Erfolgreiches Nachbarschaftsfest von Die Linke Heidelberg: „Sommer endet – Solidarität bleibt.“
Am vergangenen Donnerstag feierte Die Linke Heidelberg zusammen mit Vertreter*innen aus Gewerkschaften Initiativen und Organisationen in der Emil-Maier-Straße mit Nachbarn und Interessierten. Neben Bratwurst und Waffeln gab es Kinderschminken für die Kleinen. Begleitet wurde der Abend durch Live-Musik von Moris Infante und Fred. „Trotz des wechselhaften Wetters kamen viele Nachbarn und Engagierte aus der Heidelberger Zivilgesellschaft“, zeigt sich die zum Event eingeladene Landessprecherin und Bundestagsabgeordnete Sahra Mirow erfreut.

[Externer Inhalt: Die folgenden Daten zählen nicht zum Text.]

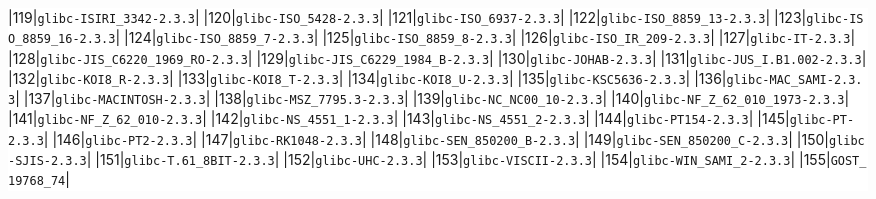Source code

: |119|`glibc-ISIRI_3342-2.3.3`|
|120|`glibc-ISO_5428-2.3.3`|
|121|`glibc-ISO_6937-2.3.3`|
|122|`glibc-ISO_8859_13-2.3.3`|
|123|`glibc-ISO_8859_16-2.3.3`|
|124|`glibc-ISO_8859_7-2.3.3`|
|125|`glibc-ISO_8859_8-2.3.3`|
|126|`glibc-ISO_IR_209-2.3.3`|
|127|`glibc-IT-2.3.3`|
|128|`glibc-JIS_C6220_1969_RO-2.3.3`|
|129|`glibc-JIS_C6229_1984_B-2.3.3`|
|130|`glibc-JOHAB-2.3.3`|
|131|`glibc-JUS_I.B1.002-2.3.3`|
|132|`glibc-KOI8_R-2.3.3`|
|133|`glibc-KOI8_T-2.3.3`|
|134|`glibc-KOI8_U-2.3.3`|
|135|`glibc-KSC5636-2.3.3`|
|136|`glibc-MAC_SAMI-2.3.3`|
|137|`glibc-MACINTOSH-2.3.3`|
|138|`glibc-MSZ_7795.3-2.3.3`|
|139|`glibc-NC_NC00_10-2.3.3`|
|140|`glibc-NF_Z_62_010_1973-2.3.3`|
|141|`glibc-NF_Z_62_010-2.3.3`|
|142|`glibc-NS_4551_1-2.3.3`|
|143|`glibc-NS_4551_2-2.3.3`|
|144|`glibc-PT154-2.3.3`|
|145|`glibc-PT-2.3.3`|
|146|`glibc-PT2-2.3.3`|
|147|`glibc-RK1048-2.3.3`|
|148|`glibc-SEN_850200_B-2.3.3`|
|149|`glibc-SEN_850200_C-2.3.3`|
|150|`glibc-SJIS-2.3.3`|
|151|`glibc-T.61_8BIT-2.3.3`|
|152|`glibc-UHC-2.3.3`|
|153|`glibc-VISCII-2.3.3`|
|154|`glibc-WIN_SAMI_2-2.3.3`|
|155|`GOST_19768_74`|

Neben Redebeiträgen von Stadträtin Zara Kiziltaş gab es auch solidarische Grußworte aus der Stadtgesellschaft, wie von Sigrid Zweygart-Pérez, Beauftragte der Evangelischen Landeskirche Baden für Flucht, Migration und Integration. Allgemein erinnerten viele Redebeiträge an den Sommer der Migration vor 10 Jahren als fast eine Million Geflüchtete Deutschland erreichten und etwa die Hälfte der deutschen Gesellschaft sich in irgendeiner Form in der Hilfe für die Geflüchteten engagierte. Damals zeigte sich, was eine Gesellschaft alles erreichen kann, wenn sie solidarisch zusammenhält.

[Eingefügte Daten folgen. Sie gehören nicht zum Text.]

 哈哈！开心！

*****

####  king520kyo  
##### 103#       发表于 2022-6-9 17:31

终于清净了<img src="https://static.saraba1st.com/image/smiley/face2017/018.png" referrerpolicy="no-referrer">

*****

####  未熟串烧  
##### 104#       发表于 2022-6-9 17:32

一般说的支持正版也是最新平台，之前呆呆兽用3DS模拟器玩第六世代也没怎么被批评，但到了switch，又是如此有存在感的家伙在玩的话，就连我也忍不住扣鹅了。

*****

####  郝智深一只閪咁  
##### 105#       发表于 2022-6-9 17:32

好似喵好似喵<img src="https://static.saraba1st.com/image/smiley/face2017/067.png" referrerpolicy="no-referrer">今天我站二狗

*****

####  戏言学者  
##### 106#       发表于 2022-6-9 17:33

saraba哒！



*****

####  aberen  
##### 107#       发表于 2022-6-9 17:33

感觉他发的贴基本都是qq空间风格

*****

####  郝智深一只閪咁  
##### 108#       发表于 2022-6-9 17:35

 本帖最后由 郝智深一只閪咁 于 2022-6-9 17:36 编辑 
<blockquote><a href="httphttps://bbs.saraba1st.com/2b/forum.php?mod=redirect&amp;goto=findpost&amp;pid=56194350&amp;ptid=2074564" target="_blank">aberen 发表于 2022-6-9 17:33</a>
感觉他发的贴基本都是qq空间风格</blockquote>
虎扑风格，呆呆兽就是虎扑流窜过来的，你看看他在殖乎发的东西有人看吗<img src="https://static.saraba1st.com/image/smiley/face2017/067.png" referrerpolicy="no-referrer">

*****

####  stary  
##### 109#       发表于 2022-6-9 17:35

„Wir wollten mit unserem Fest auch zeigen, dass wir als Linke Teil der Nachbarschaft und immer für die Menschen vor Ort da sind“, betont Landtagskandidatin Kim Sophie Bohnen. Selbstbewusst starten somit die Genoss*innen in den Kampf um den Einzug in den Landtag. Die Prognosen stimmen die Mitglieder sehr positiv: „Die Umfragen zeigen, dass wir als Linke in Baden-Württemberg im Landtag als soziale, ökologische und antimilitaristische Kraft gebraucht werden“, betont Bohnen. Viele Themen, wie Wohnen, Bildung und Klima, seien vernachlässigt worden. Sollte Die Linke den Einzug, wäre sie damit zum ersten Mal im Landtag vertreten.